SET TASK: Pull out and copy every line of the material below that contains the word "will". Only matches with the same capitalization count.

EXTRACTED INFORMATION:

• • • • •

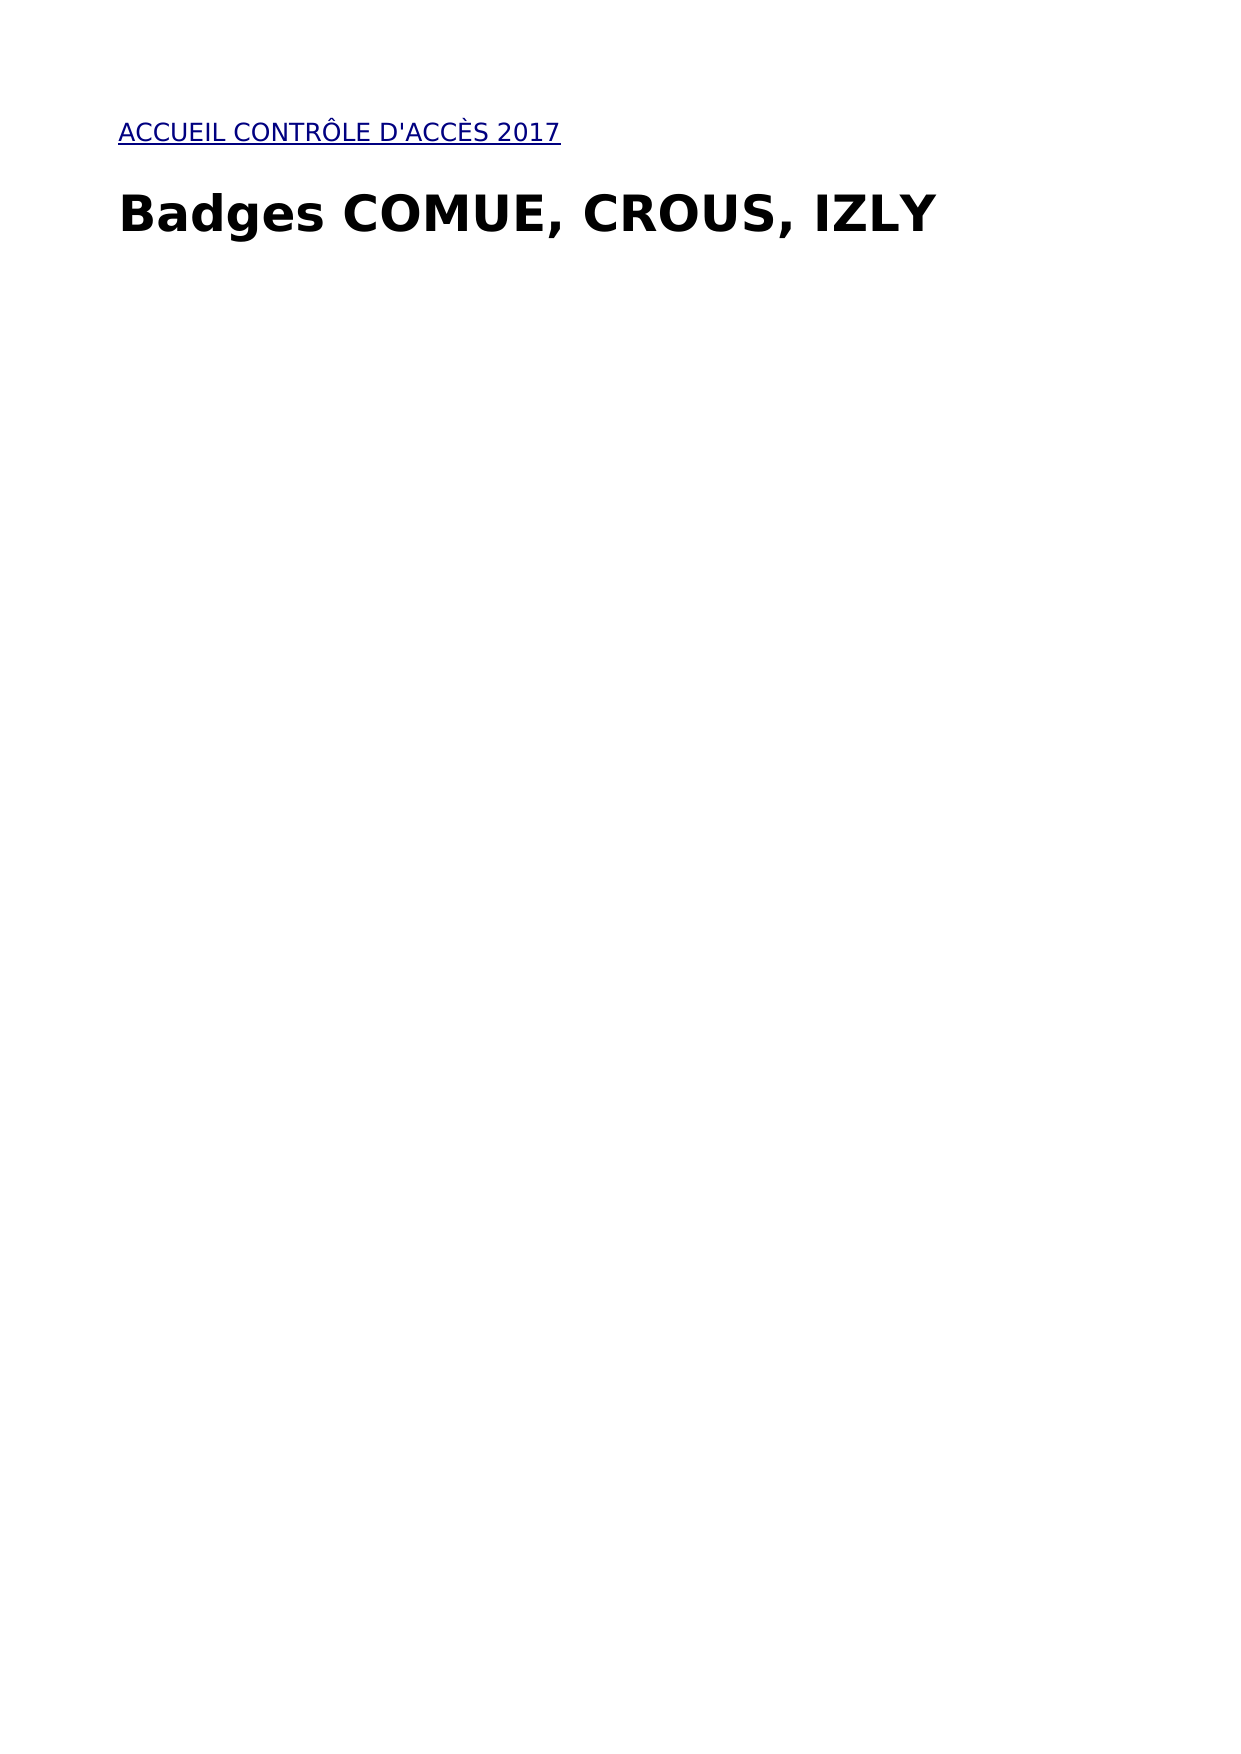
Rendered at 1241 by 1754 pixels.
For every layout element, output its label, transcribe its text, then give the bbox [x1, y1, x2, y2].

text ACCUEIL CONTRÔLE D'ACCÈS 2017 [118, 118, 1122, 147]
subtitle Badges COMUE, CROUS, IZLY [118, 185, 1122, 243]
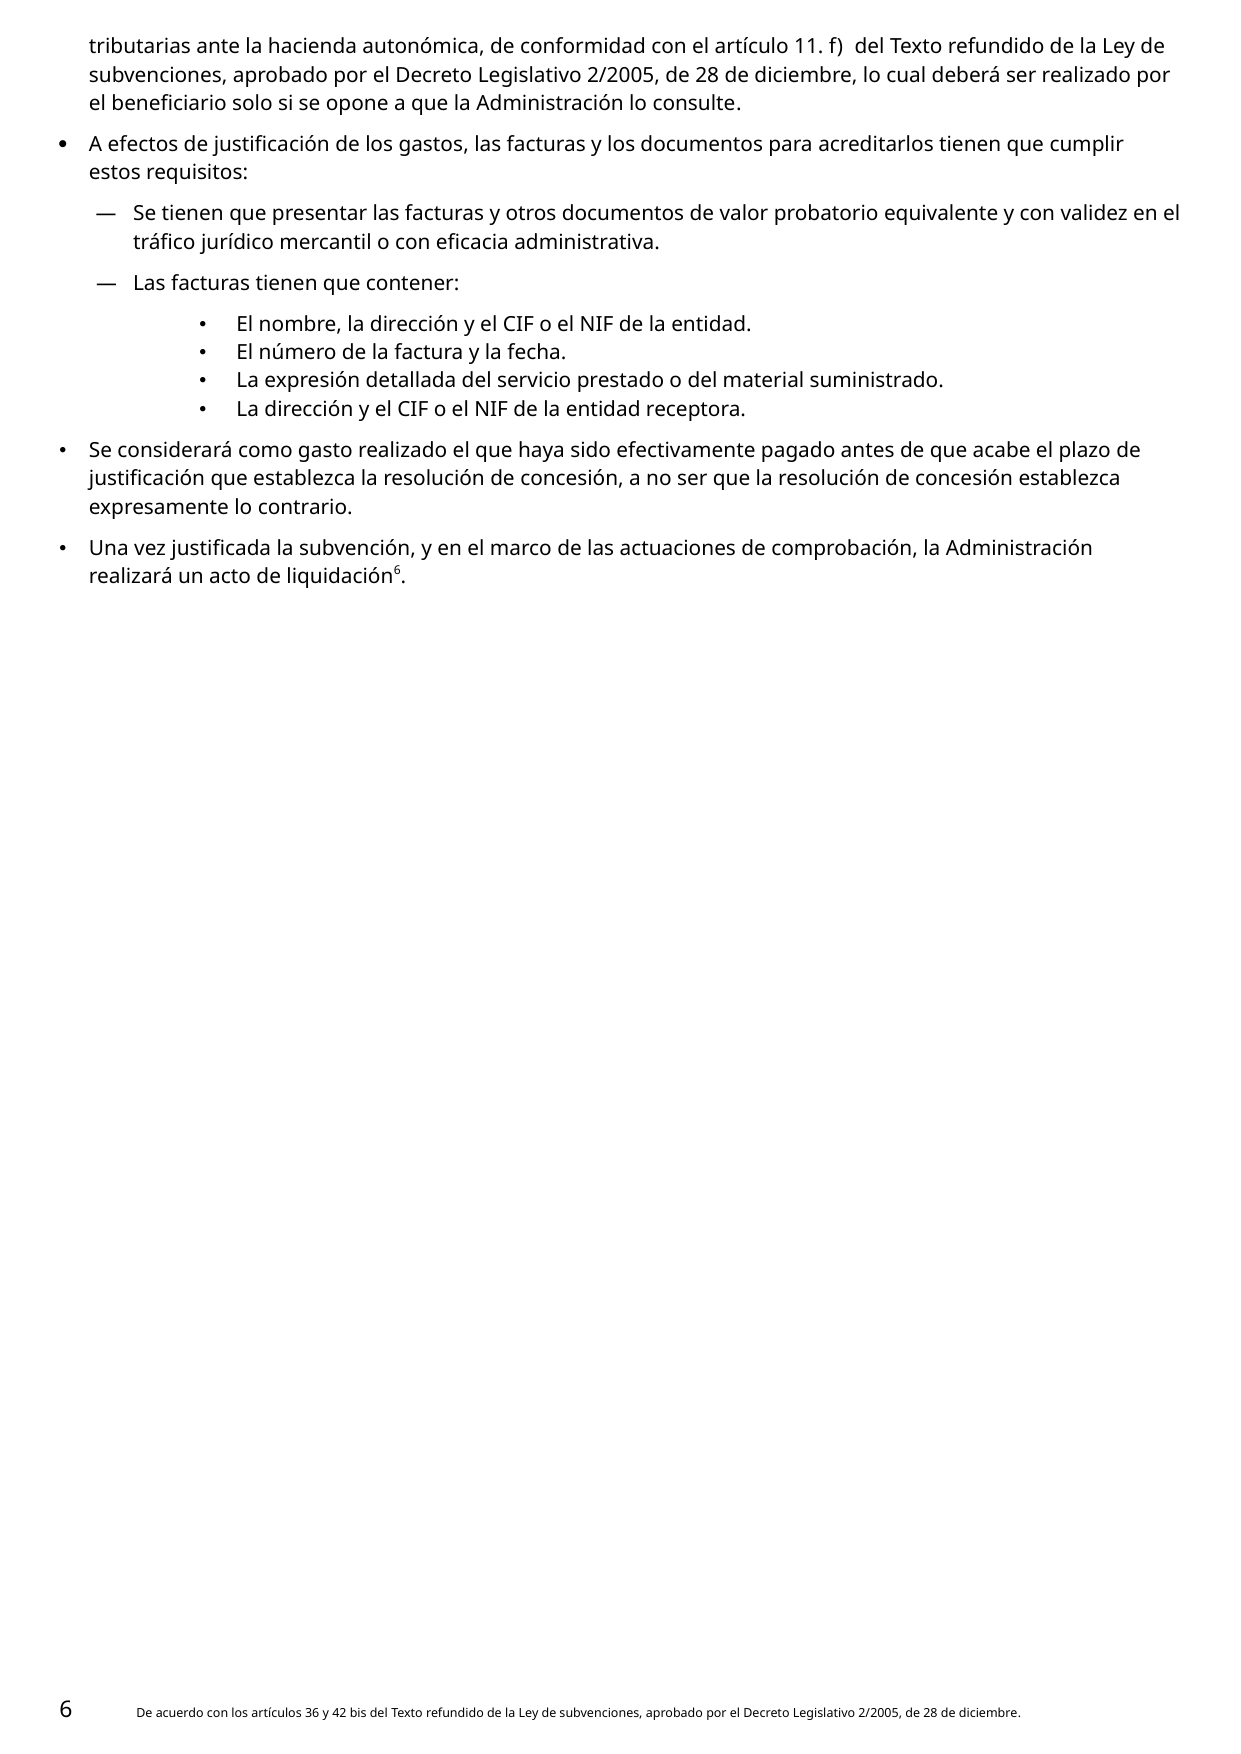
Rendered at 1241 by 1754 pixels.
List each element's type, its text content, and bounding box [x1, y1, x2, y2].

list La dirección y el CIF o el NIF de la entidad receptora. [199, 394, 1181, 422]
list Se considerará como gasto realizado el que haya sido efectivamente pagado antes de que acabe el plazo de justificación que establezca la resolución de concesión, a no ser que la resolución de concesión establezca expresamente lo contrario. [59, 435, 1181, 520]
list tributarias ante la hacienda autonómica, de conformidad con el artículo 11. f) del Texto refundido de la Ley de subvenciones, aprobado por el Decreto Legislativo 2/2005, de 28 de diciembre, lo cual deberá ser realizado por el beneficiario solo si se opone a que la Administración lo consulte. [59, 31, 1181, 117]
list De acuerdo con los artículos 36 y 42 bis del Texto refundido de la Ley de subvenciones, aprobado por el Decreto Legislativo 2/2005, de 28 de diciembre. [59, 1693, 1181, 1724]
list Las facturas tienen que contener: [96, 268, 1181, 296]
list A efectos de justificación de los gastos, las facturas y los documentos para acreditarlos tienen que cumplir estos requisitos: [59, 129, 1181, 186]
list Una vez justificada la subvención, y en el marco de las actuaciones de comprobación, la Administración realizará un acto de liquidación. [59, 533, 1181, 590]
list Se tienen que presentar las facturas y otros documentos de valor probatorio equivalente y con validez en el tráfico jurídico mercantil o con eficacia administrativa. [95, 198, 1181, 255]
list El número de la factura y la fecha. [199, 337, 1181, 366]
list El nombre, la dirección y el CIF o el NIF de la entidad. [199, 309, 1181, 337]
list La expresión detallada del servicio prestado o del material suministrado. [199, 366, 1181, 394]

• • • • •

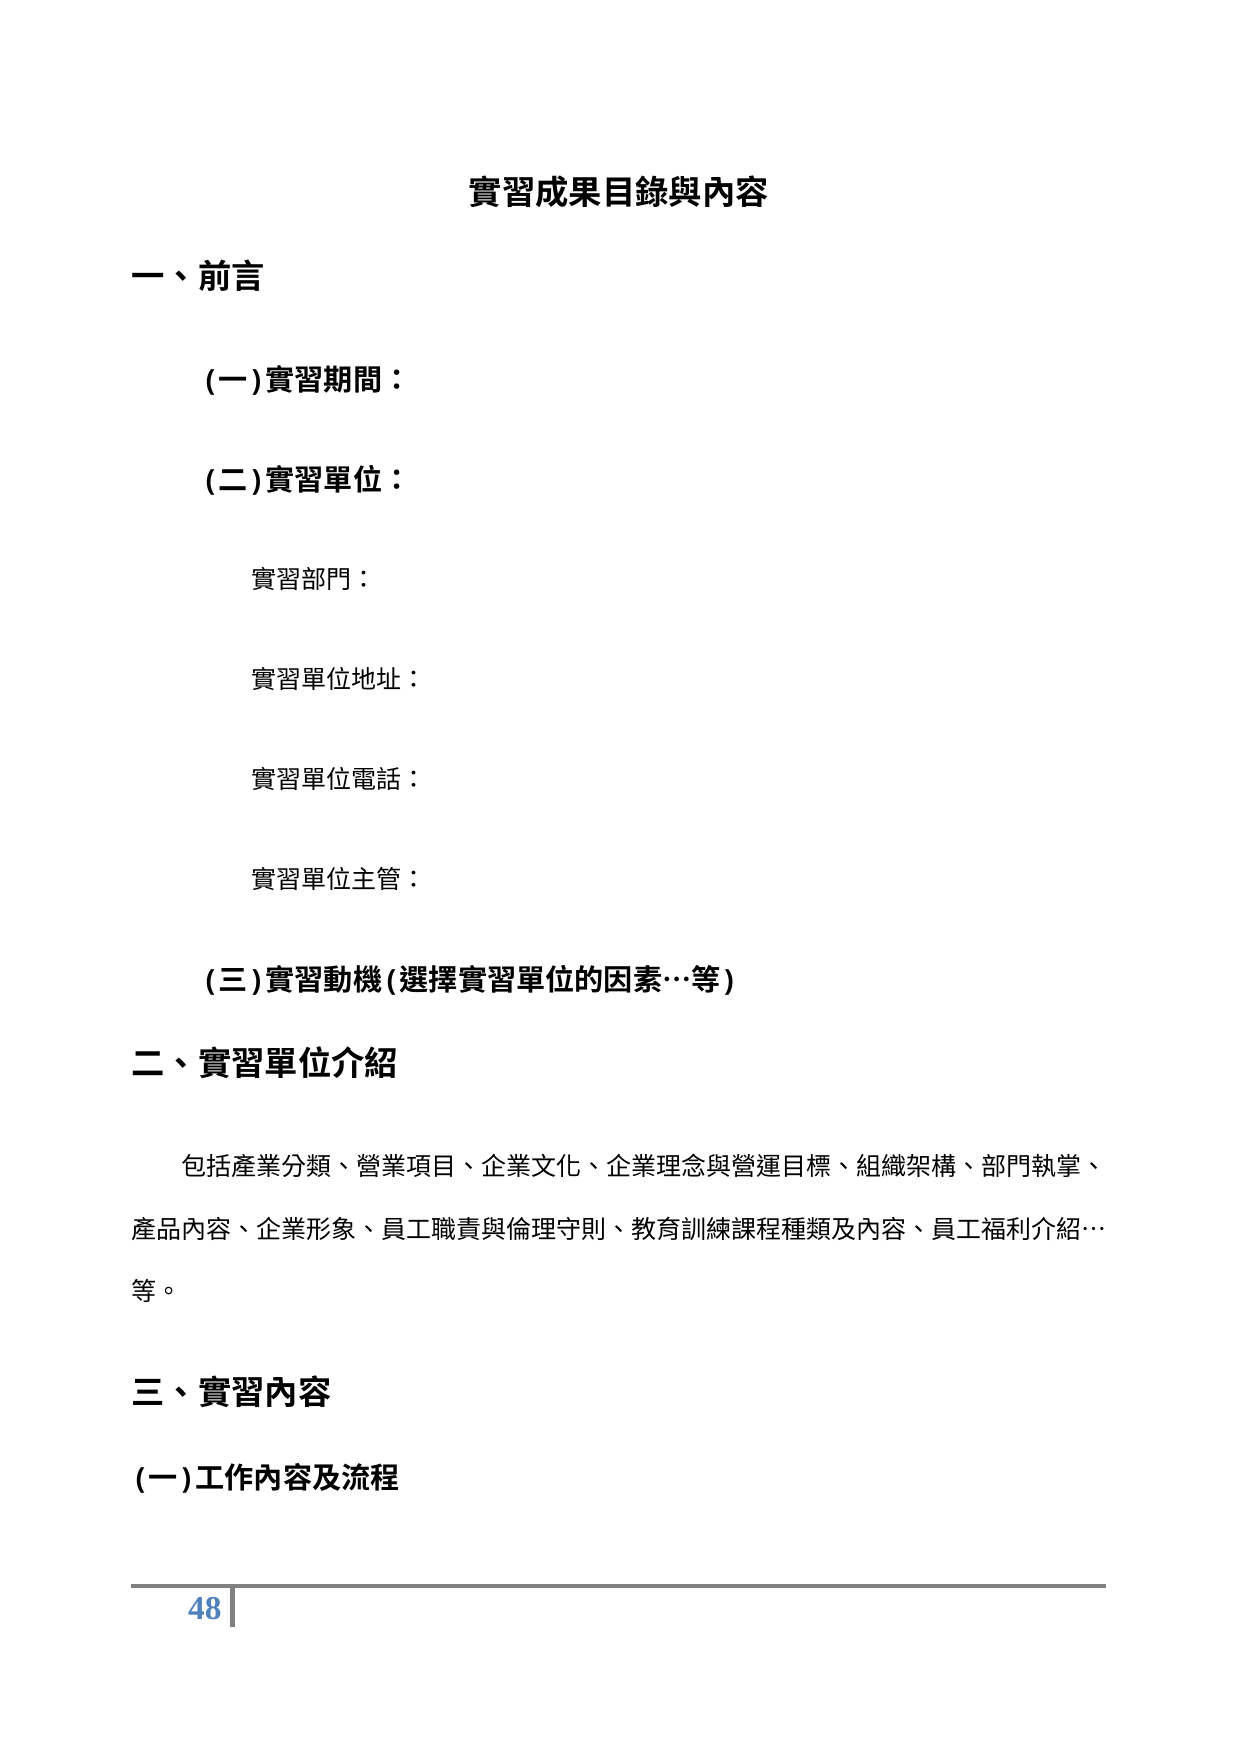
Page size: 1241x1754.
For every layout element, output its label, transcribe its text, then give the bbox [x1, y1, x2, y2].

• • • • •

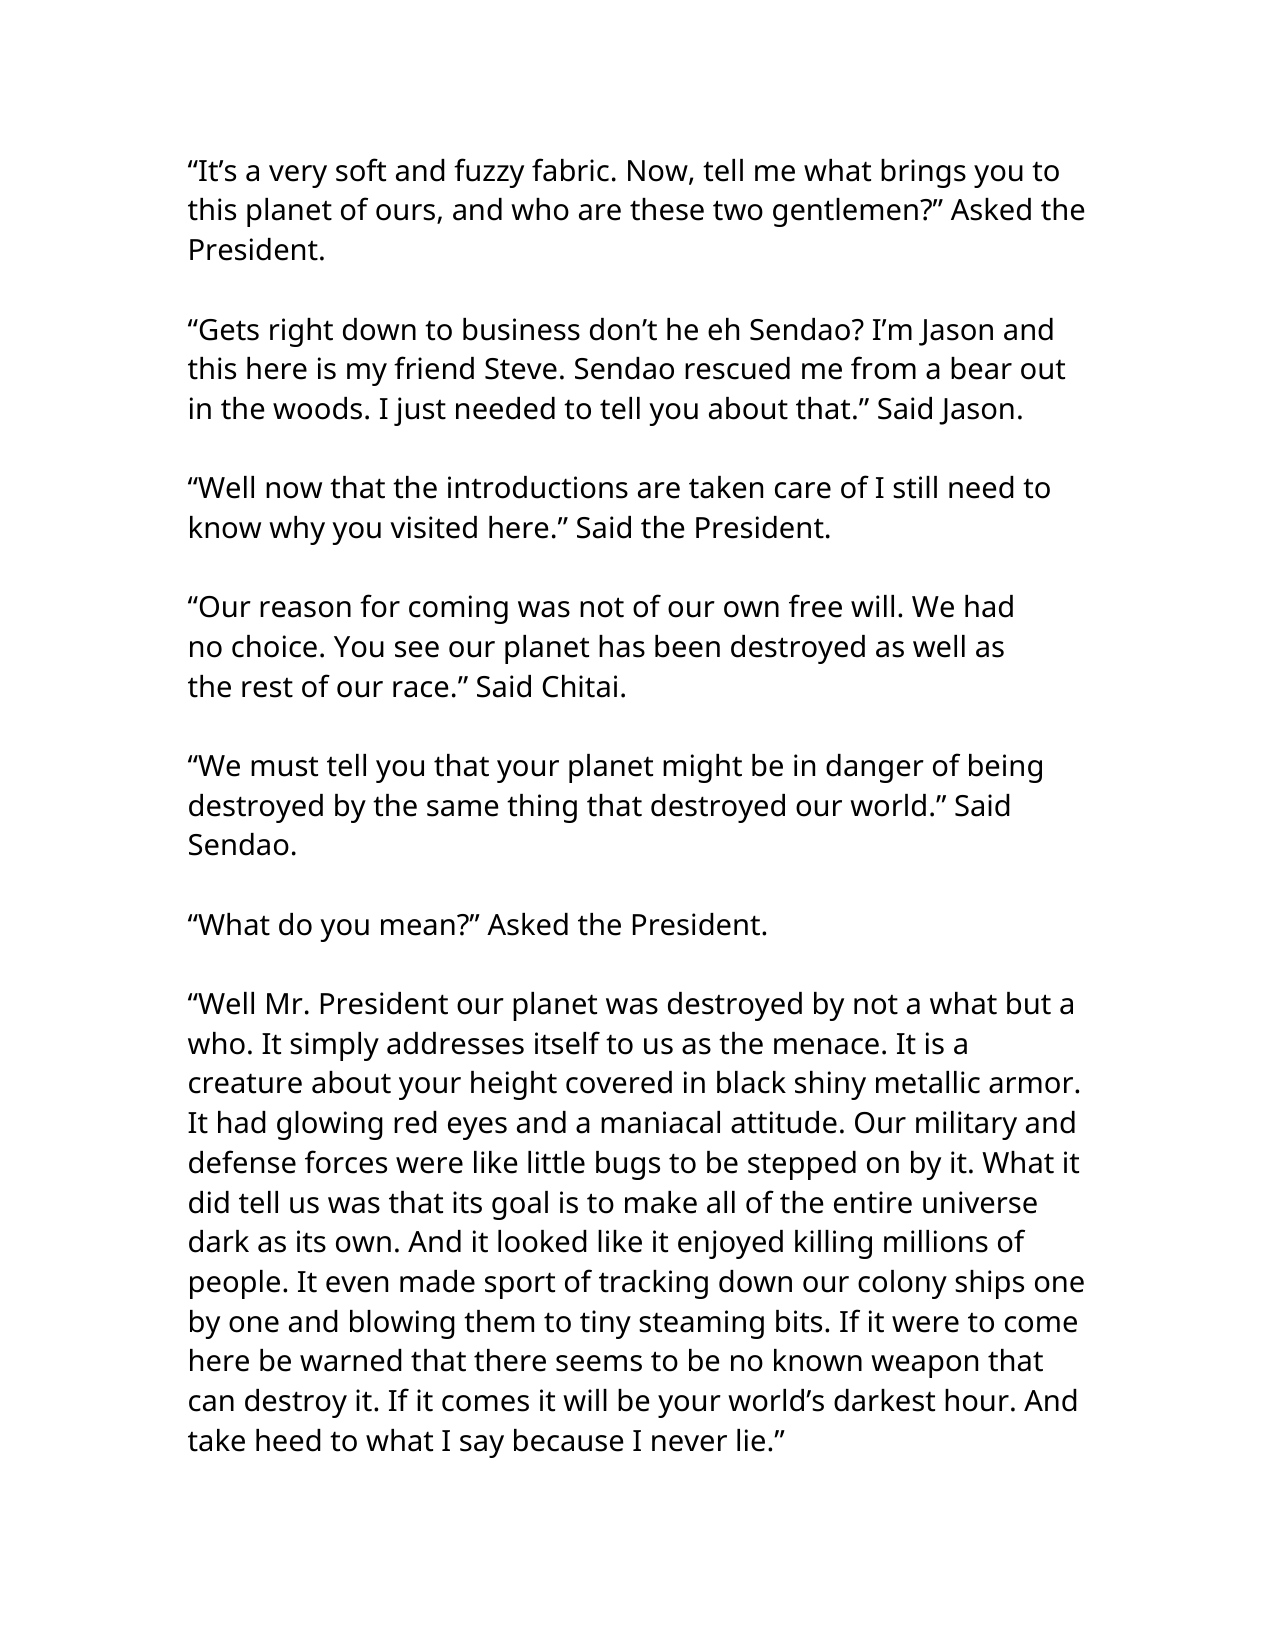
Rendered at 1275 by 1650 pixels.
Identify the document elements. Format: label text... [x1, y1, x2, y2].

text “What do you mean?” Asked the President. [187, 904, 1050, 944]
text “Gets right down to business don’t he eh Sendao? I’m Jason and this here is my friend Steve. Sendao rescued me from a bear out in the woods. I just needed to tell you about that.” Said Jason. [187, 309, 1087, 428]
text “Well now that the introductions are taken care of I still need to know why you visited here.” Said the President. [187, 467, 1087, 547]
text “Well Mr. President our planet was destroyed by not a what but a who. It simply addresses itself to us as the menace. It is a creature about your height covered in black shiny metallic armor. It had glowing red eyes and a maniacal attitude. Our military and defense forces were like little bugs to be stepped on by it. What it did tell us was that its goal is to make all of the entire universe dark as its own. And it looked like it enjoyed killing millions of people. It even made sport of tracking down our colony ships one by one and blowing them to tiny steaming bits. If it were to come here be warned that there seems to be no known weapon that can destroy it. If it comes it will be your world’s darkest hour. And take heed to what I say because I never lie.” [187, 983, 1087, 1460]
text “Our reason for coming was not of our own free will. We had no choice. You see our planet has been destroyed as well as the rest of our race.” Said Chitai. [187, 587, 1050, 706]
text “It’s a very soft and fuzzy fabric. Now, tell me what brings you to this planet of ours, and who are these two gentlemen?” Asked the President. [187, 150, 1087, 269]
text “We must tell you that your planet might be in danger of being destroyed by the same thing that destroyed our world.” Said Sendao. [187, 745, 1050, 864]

• • • • •

ANSWER TO THE EXERCISE:
text “Well Mr. President our planet was destroyed by not a what but a who. It simply addresses itself to us as the menace. It is a creature about your height covered in black shiny metallic armor. It had glowing red eyes and a maniacal attitude. Our military and defense forces were like little bugs to be stepped on by it. What it did tell us was that its goal is to make all of the entire universe dark as its own. And it looked like it enjoyed killing millions of people. It even made sport of tracking down our colony ships one by one and blowing them to tiny steaming bits. If it were to come here be warned that there seems to be no known weapon that can destroy it. If it comes it will be your world’s darkest hour. And take heed to what I say because I never lie.” [187, 983, 1087, 1460]
text “Our reason for coming was not of our own free will. We had no choice. You see our planet has been destroyed as well as the rest of our race.” Said Chitai. [187, 587, 1050, 706]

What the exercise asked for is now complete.